ABOUT THIS EXERCISE -> The lines to print are the one containing "X127079Y-167287D01*" and every line after it through the end of the entries below. Print them exactly and nothing else.
*** GIVEN ENTRIES
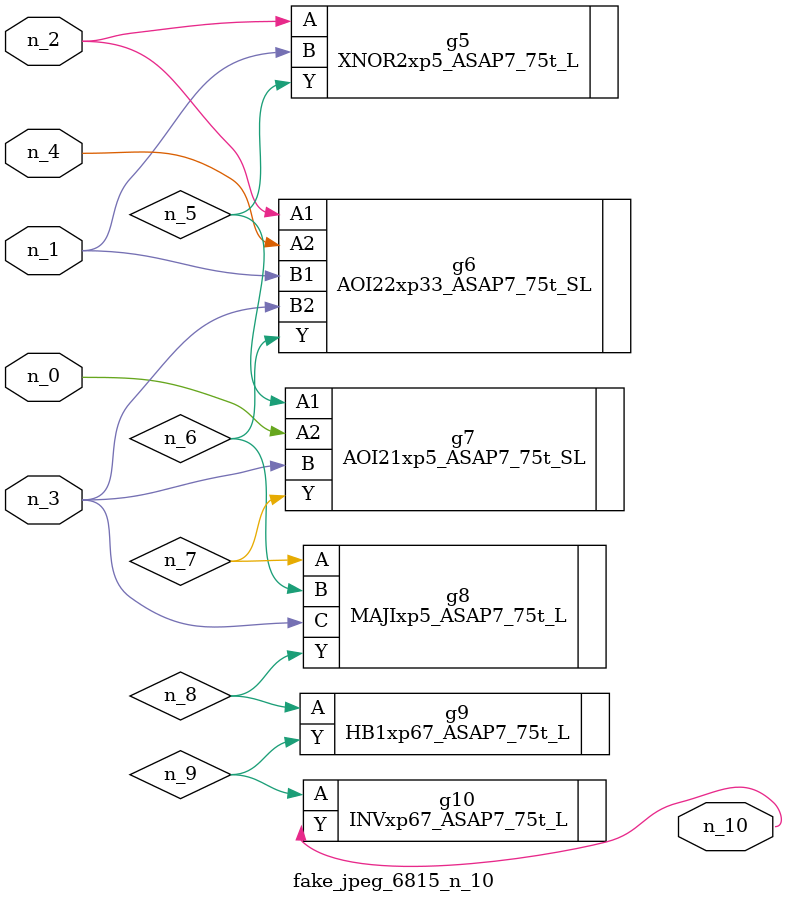
<source format=v>
module fake_jpeg_6815_n_10 (n_3, n_2, n_1, n_0, n_4, n_10);

input n_3;
input n_2;
input n_1;
input n_0;
input n_4;

output n_10;

wire n_8;
wire n_9;
wire n_6;
wire n_5;
wire n_7;

XNOR2xp5_ASAP7_75t_L g5 ( 
.A(n_2),
.B(n_1),
.Y(n_5)
);

AOI22xp33_ASAP7_75t_SL g6 ( 
.A1(n_2),
.A2(n_4),
.B1(n_1),
.B2(n_3),
.Y(n_6)
);

AOI21xp5_ASAP7_75t_SL g7 ( 
.A1(n_5),
.A2(n_0),
.B(n_3),
.Y(n_7)
);

MAJIxp5_ASAP7_75t_L g8 ( 
.A(n_7),
.B(n_6),
.C(n_3),
.Y(n_8)
);

HB1xp67_ASAP7_75t_L g9 ( 
.A(n_8),
.Y(n_9)
);

INVxp67_ASAP7_75t_L g10 ( 
.A(n_9),
.Y(n_10)
);


endmodule
</source>
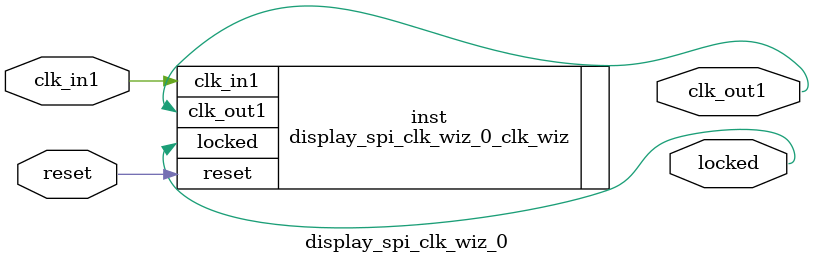
<source format=v>


`timescale 1ps/1ps

(* CORE_GENERATION_INFO = "display_spi_clk_wiz_0,clk_wiz_v6_0_5_0_0,{component_name=display_spi_clk_wiz_0,use_phase_alignment=true,use_min_o_jitter=false,use_max_i_jitter=false,use_dyn_phase_shift=false,use_inclk_switchover=false,use_dyn_reconfig=false,enable_axi=0,feedback_source=FDBK_AUTO,PRIMITIVE=MMCM,num_out_clk=1,clkin1_period=8.000,clkin2_period=10.000,use_power_down=false,use_reset=true,use_locked=true,use_inclk_stopped=false,feedback_type=SINGLE,CLOCK_MGR_TYPE=NA,manual_override=false}" *)

module display_spi_clk_wiz_0 
 (
  // Clock out ports
  output        clk_out1,
  // Status and control signals
  input         reset,
  output        locked,
 // Clock in ports
  input         clk_in1
 );

  display_spi_clk_wiz_0_clk_wiz inst
  (
  // Clock out ports  
  .clk_out1(clk_out1),
  // Status and control signals               
  .reset(reset), 
  .locked(locked),
 // Clock in ports
  .clk_in1(clk_in1)
  );

endmodule

</source>
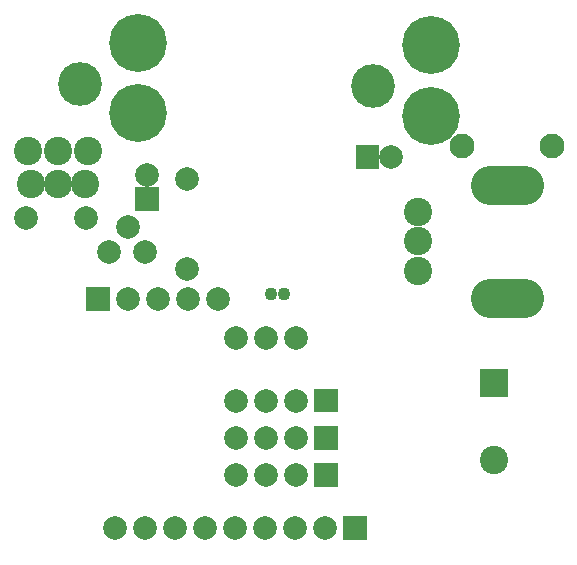
<source format=gbr>
%FSLAX34Y34*%
%MOMM*%
%LNSOLDERMASK_TOP*%
G71*
G01*
%ADD10C, 2.400*%
%ADD11C, 3.300*%
%ADD12C, 2.400*%
%ADD13C, 2.000*%
%ADD14C, 2.000*%
%ADD15C, 4.900*%
%ADD16C, 3.700*%
%ADD17C, 2.100*%
%ADD18C, 1.100*%
%LPD*%
X39119Y-164850D02*
G54D10*
D03*
X62019Y-164850D02*
G54D10*
D03*
X84919Y-164850D02*
G54D10*
D03*
X431033Y-397986D02*
G54D10*
D03*
G36*
X443033Y-320986D02*
X443033Y-344986D01*
X419033Y-344986D01*
X419033Y-320986D01*
X443033Y-320986D01*
G37*
G54D11*
X456402Y-260837D02*
X427402Y-260837D01*
G54D11*
X456402Y-165837D02*
X427402Y-165837D01*
X366902Y-213337D02*
G54D12*
D03*
X366902Y-238337D02*
G54D12*
D03*
X366902Y-188337D02*
G54D12*
D03*
X212453Y-348099D02*
G54D13*
D03*
X237853Y-348099D02*
G54D13*
D03*
X263254Y-348099D02*
G54D13*
D03*
G36*
X278653Y-358099D02*
X278653Y-338099D01*
X298653Y-338099D01*
X298653Y-358099D01*
X278653Y-358099D01*
G37*
X212441Y-379931D02*
G54D13*
D03*
X237842Y-379931D02*
G54D13*
D03*
X263242Y-379931D02*
G54D13*
D03*
G36*
X278642Y-389931D02*
X278642Y-369931D01*
X298642Y-369931D01*
X298642Y-389931D01*
X278642Y-389931D01*
G37*
X105033Y-221986D02*
G54D14*
D03*
X135989Y-221986D02*
G54D14*
D03*
X120907Y-201349D02*
G54D14*
D03*
X137080Y-157287D02*
G54D14*
D03*
G36*
X147079Y-167287D02*
X147079Y-187287D01*
X127079Y-187287D01*
X127079Y-167287D01*
X147079Y-167287D01*
G37*
X378122Y-46878D02*
G54D15*
D03*
X378122Y-106878D02*
G54D15*
D03*
X328322Y-81978D02*
G54D16*
D03*
G36*
X85698Y-272031D02*
X85698Y-252031D01*
X105698Y-252031D01*
X105698Y-272031D01*
X85698Y-272031D01*
G37*
X121098Y-262031D02*
G54D13*
D03*
X146499Y-262031D02*
G54D13*
D03*
X171898Y-262031D02*
G54D13*
D03*
X197298Y-262031D02*
G54D13*
D03*
X85491Y-193135D02*
G54D14*
D03*
X34691Y-193135D02*
G54D14*
D03*
X36522Y-136374D02*
G54D10*
D03*
X61922Y-136374D02*
G54D10*
D03*
X87322Y-136374D02*
G54D10*
D03*
X344033Y-141986D02*
G54D14*
D03*
G36*
X334033Y-151986D02*
X314033Y-151986D01*
X314033Y-131986D01*
X334033Y-131986D01*
X334033Y-151986D01*
G37*
G36*
X323196Y-445843D02*
X323196Y-465843D01*
X303196Y-465843D01*
X303196Y-445843D01*
X323196Y-445843D01*
G37*
X287796Y-455843D02*
G54D13*
D03*
X262396Y-455844D02*
G54D13*
D03*
X236996Y-455843D02*
G54D13*
D03*
X211596Y-455843D02*
G54D13*
D03*
X186196Y-455843D02*
G54D13*
D03*
X160796Y-455844D02*
G54D13*
D03*
X135396Y-455844D02*
G54D13*
D03*
X212453Y-411099D02*
G54D13*
D03*
X237853Y-411099D02*
G54D13*
D03*
X263254Y-411099D02*
G54D13*
D03*
G36*
X278653Y-421099D02*
X278653Y-401099D01*
X298653Y-401099D01*
X298653Y-421099D01*
X278653Y-421099D01*
G37*
X110033Y-455986D02*
G54D13*
D03*
X212454Y-295099D02*
G54D13*
D03*
X237853Y-295099D02*
G54D13*
D03*
X263253Y-295099D02*
G54D13*
D03*
X171552Y-160726D02*
G54D13*
D03*
X171552Y-236926D02*
G54D13*
D03*
X130122Y-44878D02*
G54D15*
D03*
X130122Y-104878D02*
G54D15*
D03*
X80322Y-79978D02*
G54D16*
D03*
X403625Y-132301D02*
G54D17*
D03*
X479825Y-132301D02*
G54D17*
D03*
X253033Y-257986D02*
G54D18*
D03*
X242033Y-257986D02*
G54D18*
D03*
M02*

</source>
******
ANSWER FOR THIS EXERCISE ->
X127079Y-167287D01*
X147079Y-167287D01*
G37*
X378122Y-46878D02*
G54D15*
D03*
X378122Y-106878D02*
G54D15*
D03*
X328322Y-81978D02*
G54D16*
D03*
G36*
X85698Y-272031D02*
X85698Y-252031D01*
X105698Y-252031D01*
X105698Y-272031D01*
X85698Y-272031D01*
G37*
X121098Y-262031D02*
G54D13*
D03*
X146499Y-262031D02*
G54D13*
D03*
X171898Y-262031D02*
G54D13*
D03*
X197298Y-262031D02*
G54D13*
D03*
X85491Y-193135D02*
G54D14*
D03*
X34691Y-193135D02*
G54D14*
D03*
X36522Y-136374D02*
G54D10*
D03*
X61922Y-136374D02*
G54D10*
D03*
X87322Y-136374D02*
G54D10*
D03*
X344033Y-141986D02*
G54D14*
D03*
G36*
X334033Y-151986D02*
X314033Y-151986D01*
X314033Y-131986D01*
X334033Y-131986D01*
X334033Y-151986D01*
G37*
G36*
X323196Y-445843D02*
X323196Y-465843D01*
X303196Y-465843D01*
X303196Y-445843D01*
X323196Y-445843D01*
G37*
X287796Y-455843D02*
G54D13*
D03*
X262396Y-455844D02*
G54D13*
D03*
X236996Y-455843D02*
G54D13*
D03*
X211596Y-455843D02*
G54D13*
D03*
X186196Y-455843D02*
G54D13*
D03*
X160796Y-455844D02*
G54D13*
D03*
X135396Y-455844D02*
G54D13*
D03*
X212453Y-411099D02*
G54D13*
D03*
X237853Y-411099D02*
G54D13*
D03*
X263254Y-411099D02*
G54D13*
D03*
G36*
X278653Y-421099D02*
X278653Y-401099D01*
X298653Y-401099D01*
X298653Y-421099D01*
X278653Y-421099D01*
G37*
X110033Y-455986D02*
G54D13*
D03*
X212454Y-295099D02*
G54D13*
D03*
X237853Y-295099D02*
G54D13*
D03*
X263253Y-295099D02*
G54D13*
D03*
X171552Y-160726D02*
G54D13*
D03*
X171552Y-236926D02*
G54D13*
D03*
X130122Y-44878D02*
G54D15*
D03*
X130122Y-104878D02*
G54D15*
D03*
X80322Y-79978D02*
G54D16*
D03*
X403625Y-132301D02*
G54D17*
D03*
X479825Y-132301D02*
G54D17*
D03*
X253033Y-257986D02*
G54D18*
D03*
X242033Y-257986D02*
G54D18*
D03*
M02*

</source>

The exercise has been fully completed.